NEW YORK - Subway train operator Michael Brantley struggled to speak in a cellphone video he made last week during an emergency room visit because of COVID-19

“This here seriously has almost killed me," Brantley said.

Brantley, who is 36 and has been a train operator for six years, says he felt miserable. He visited the ER twice and spent three nights at the hospital. 

"I was having sweats, shivers, my legs were shaking, my throat was pretty much on fire," Brantley told NY1. "I was having pains from feeling like injuries that I haven't felt in years when I was younger. The corona just completely took over my body."

There are 2,269 MTA employees diagnosed with COVID-19 and 59 of them have died.

Brantley believes his years riding the rails made him vulnerable.

"Since I came to MTA I've developed numerous allergies, I've had asthma, I’ve had bronchitis attacks," he said. "This is part of things that weakened me, when it came to this corona.”

Epidemologists say transit workers like Brantley are at higher risk.

They come in contact with a large number of people including other essential workers who themselves are at high risk of contracting the virus.

They've often spent years breathing in dust or diesel fumes from subway tunnels or behind the wheel of buses in traffic.

"That puts them at an increased risk for COVID disease," said Dr. Steven Markowitz, a professor at Queens College and an epidemiologist who specializes in occupational health.

Markowitz says the MTA should have given workers masks when the outbreak began.

Back then, the Centers for Disease Control did not call for healthy people to wear them.

"They were not coming out with recommendations for the whole variety of workers who are at increased risk," Markowitz said. "In that sense masks should have been used earlier, I think."

The MTA says it was just following CDC guidelines at first, but then decided to hand out masks.

Since then, the CDC has called for everyone to wear face coverings.

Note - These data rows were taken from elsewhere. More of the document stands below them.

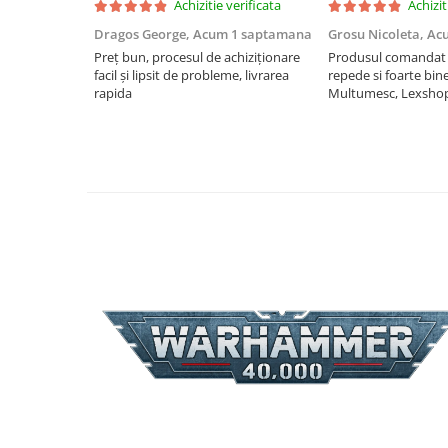
Achizitie verificata
Achizit
Puzzle 4000 piese
Dragos George,
Acum 1 saptamana
Grosu Nicoleta,
Ac
Preț bun, procesul de achiziționare
Produsul comandat a
Puzzle 500 piese
facil și lipsit de probleme, livrarea
repede si foarte bin
4D Cityscape Time Puzzle
rapida
Multumesc, Lexsho
Puzzle 180 piese
Puzzle 12 piese
Educative
Puzzle 300 piese
Puzzle
Puzzle 70 piese
Puzzle cu 100 piese
Puzzle cu 200 piese
Puzzle XXL
Puzzle 2 in 1
Puzzle 1000 piese panorama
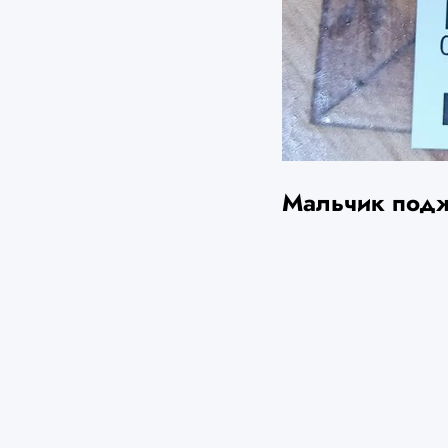
Мальчик поджё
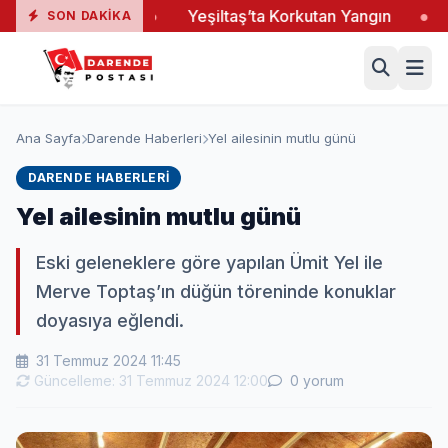
 Ele Verdi
●
Yeşiltaş’ta Korkutan Yangın
●
Ağba
SON DAKIKA
Ana Sayfa
Darende Haberleri
Yel ailesinin mutlu günü
DARENDE HABERLERI
Yel ailesinin mutlu günü
Eski geleneklere göre yapılan Ümit Yel ile
Merve Toptaş’ın düğün töreninde konuklar
doyasıya eğlendi.
31 Temmuz 2024 11:45
Güncelleme: 31 Temmuz 2024 12:00
0 yorum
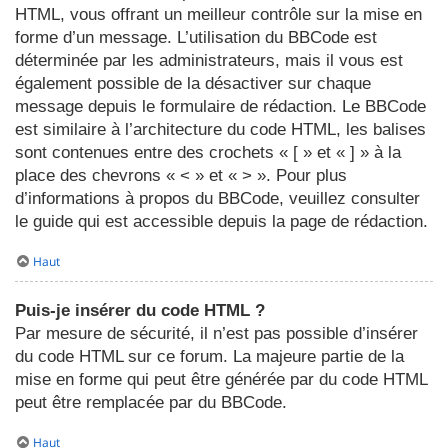
HTML, vous offrant un meilleur contrôle sur la mise en
forme d’un message. L’utilisation du BBCode est
déterminée par les administrateurs, mais il vous est
également possible de la désactiver sur chaque
message depuis le formulaire de rédaction. Le BBCode
est similaire à l’architecture du code HTML, les balises
sont contenues entre des crochets « [ » et « ] » à la
place des chevrons « < » et « > ». Pour plus
d’informations à propos du BBCode, veuillez consulter
le guide qui est accessible depuis la page de rédaction.
Haut
Puis-je insérer du code HTML ?
Par mesure de sécurité, il n’est pas possible d’insérer
du code HTML sur ce forum. La majeure partie de la
mise en forme qui peut être générée par du code HTML
peut être remplacée par du BBCode.
Haut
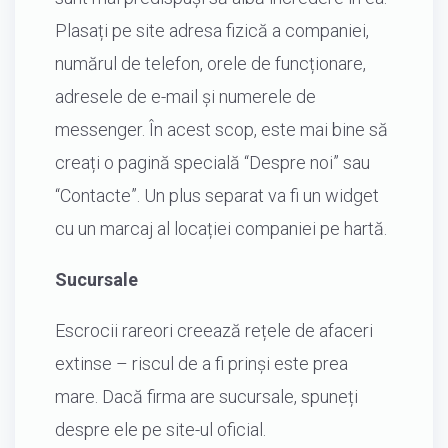
Plasați pe site adresa fizică a companiei,
numărul de telefon, orele de funcționare,
adresele de e-mail și numerele de
messenger. În acest scop, este mai bine să
creați o pagină specială “Despre noi” sau
“Contacte”. Un plus separat va fi un widget
cu un marcaj al locației companiei pe hartă.
Sucursale
Escrocii rareori creează rețele de afaceri
extinse – riscul de a fi prinși este prea
mare. Dacă firma are sucursale, spuneți
despre ele pe site-ul oficial.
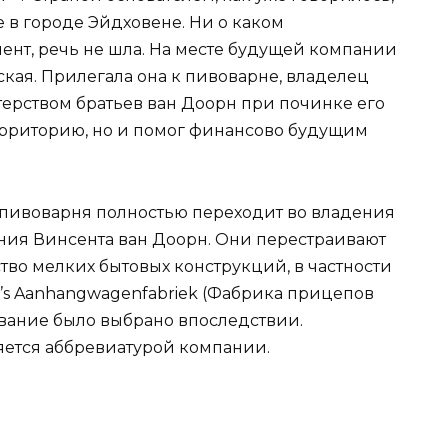
 в городе Эйдховене. Ни о каком
ент, речь не шла. На месте будущей компании
кая. Прилегала она к пивоварне, владелец
терством братьев ван Доорн при починке его
территорию, но и помог финансово будущим
х, пивоварня полностью переходит во владения
ония Винсента ван Доорн. Они перестраивают
во мелких бытовых конструкций, в частности
’s Aanhangwagenfabriek (Фабрика прицепов
звание было выбрано впоследствии.
яется аббревиатурой компании.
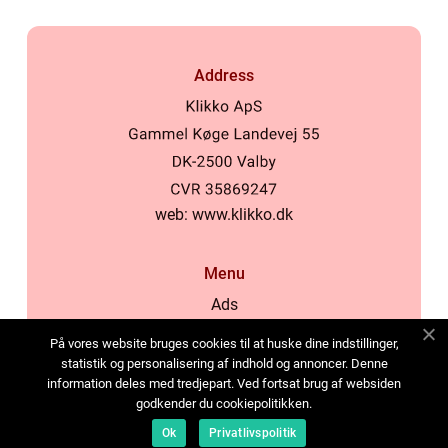
Address
web:
www.klikko.dk
Menu
Ads
About Us
På vores website bruges cookies til at huske dine indstillinger,
Cookies
statistik og personalisering af indhold og annoncer. Denne
information deles med tredjepart. Ved fortsat brug af websiden
Contact
godkender du cookiepolitikken.
Sitemap
Ok
Privatlivspolitik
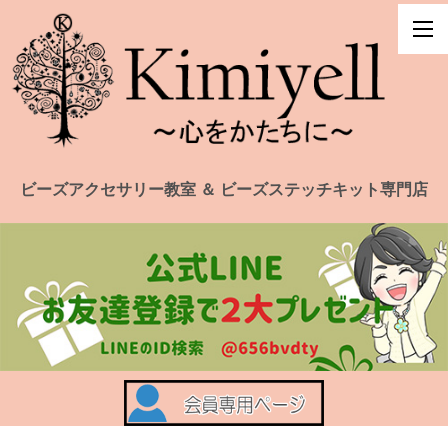
ビーズアクセサリー教室 ＆ ビーズステッチキット専門店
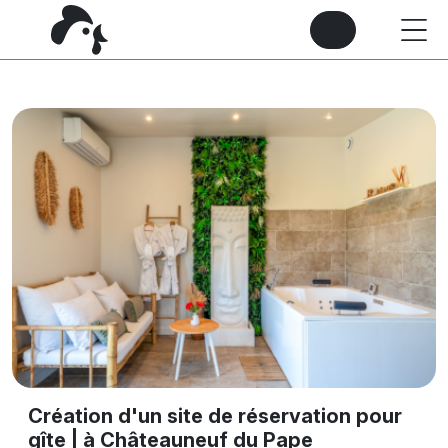
Création d'un site de réservation pour
gîte | à Châteauneuf du Pape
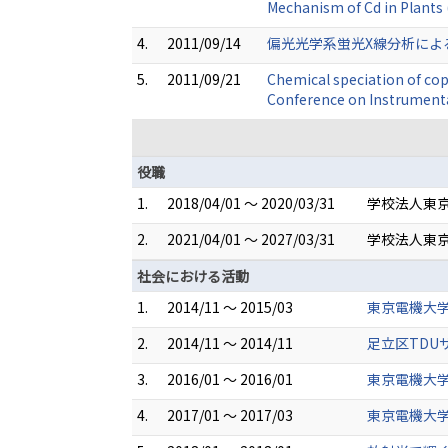
Mechanism of Cd in Plants
4.
2011/09/14
偏光光学系蛍光X線分析によ
5.
2011/09/21
Chemical speciation of cop
Conference on Instrumenta
役職
1.
2018/04/01 ～ 2020/03/31
学校法人東京
2.
2021/04/01 ～ 2027/03/31
学校法人東
社会における活動
1.
2014/11 ～ 2015/03
東京電機大
2.
2014/11 ～ 2014/11
足立区TD
3.
2016/01 ～ 2016/01
東京電機大
4.
2017/01 ～ 2017/03
東京電機大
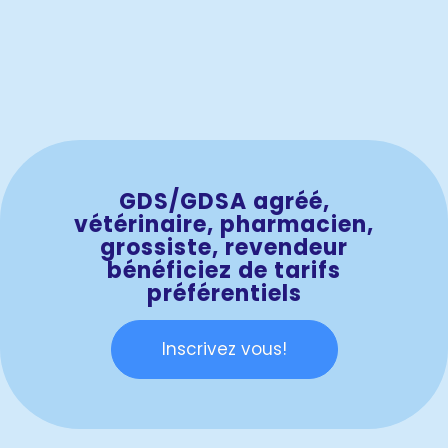
GDS/GDSA agréé,
vétérinaire, pharmacien,
grossiste, revendeur
bénéficiez de tarifs
préférentiels
Inscrivez vous!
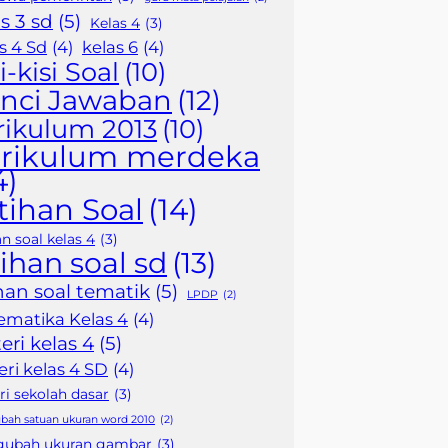
s 3 sd
(5)
Kelas 4
(3)
s 4 Sd
(4)
kelas 6
(4)
i-kisi Soal
(10)
nci Jawaban
(12)
rikulum 2013
(10)
rikulum merdeka
4)
tihan Soal
(14)
an soal kelas 4
(3)
tihan soal sd
(13)
ihan soal tematik
(5)
LPDP
(2)
matika Kelas 4
(4)
eri kelas 4
(5)
ri kelas 4 SD
(4)
i sekolah dasar
(3)
ah satuan ukuran word 2010
(2)
ubah ukuran gambar
(3)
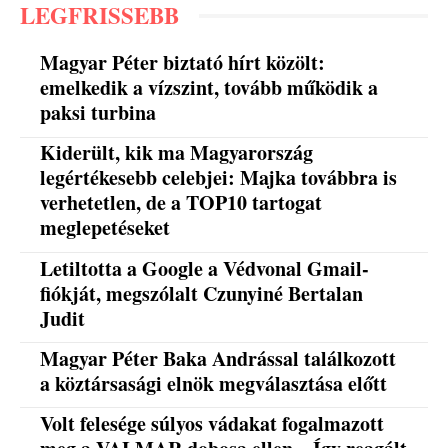
LEGFRISSEBB
Magyar Péter biztató hírt közölt:
emelkedik a vízszint, tovább működik a
paksi turbina
Kiderült, kik ma Magyarország
legértékesebb celebjei: Majka továbbra is
verhetetlen, de a TOP10 tartogat
meglepetéseket
Letiltotta a Google a Védvonal Gmail-
fiókját, megszólalt Czunyiné Bertalan
Judit
Magyar Péter Baka Andrással találkozott
a köztársasági elnök megválasztása előtt
Volt felesége súlyos vádakat fogalmazott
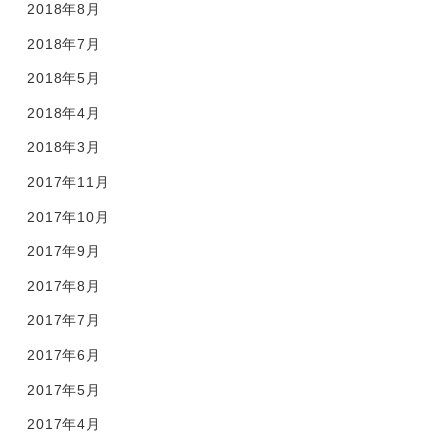
2018年8月
2018年7月
2018年5月
2018年4月
2018年3月
2017年11月
2017年10月
2017年9月
2017年8月
2017年7月
2017年6月
2017年5月
2017年4月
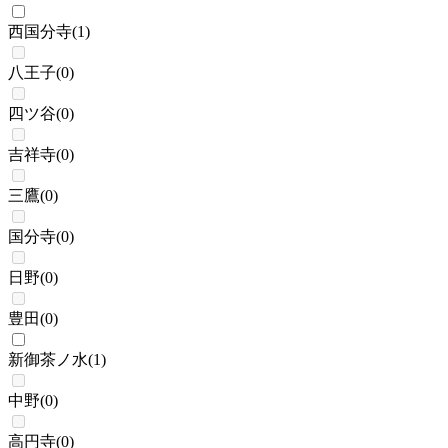
西国分寺
(
1
)
八王子
(
0
)
四ツ谷
(
0
)
吉祥寺
(
0
)
三鷹
(
0
)
国分寺
(
0
)
日野
(
0
)
豊田
(
0
)
新御茶ノ水
(
1
)
中野
(
0
)
高円寺
(
0
)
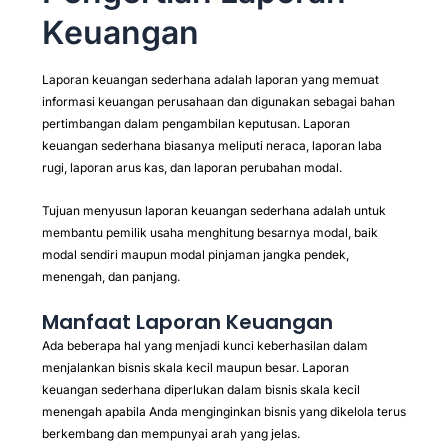
Keuangan
Laporan keuangan sederhana adalah laporan yang memuat
informasi keuangan perusahaan dan digunakan sebagai bahan
pertimbangan dalam pengambilan keputusan. Laporan
keuangan sederhana biasanya meliputi neraca, laporan laba
rugi, laporan arus kas, dan laporan perubahan modal.
Tujuan menyusun laporan keuangan sederhana adalah untuk
membantu pemilik usaha menghitung besarnya modal, baik
modal sendiri maupun modal pinjaman jangka pendek,
menengah, dan panjang.
Manfaat Laporan Keuangan
Ada beberapa hal yang menjadi kunci keberhasilan dalam
menjalankan bisnis skala kecil maupun besar. Laporan
keuangan sederhana diperlukan dalam bisnis skala kecil
menengah apabila Anda menginginkan bisnis yang dikelola terus
berkembang dan mempunyai arah yang jelas.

The MTA has handed out half a million masks, including 300,000 of the protective N95 masks. But workers must make those N95s last a week.

"It's not enough," said Sarah Feinberg, the interim president of NYC Transit. "I want people to have a new N95 mask for every single shift that they work. I don't want them to have to disinfect and reuse these masks."

Brantley is recovering. He said he wanted to tell his story so that all New Yorkers take coronavirus seriously and his colleagues are fully protected.

"Corona is very powerful," he said. "But you know, New Yorkers are tough."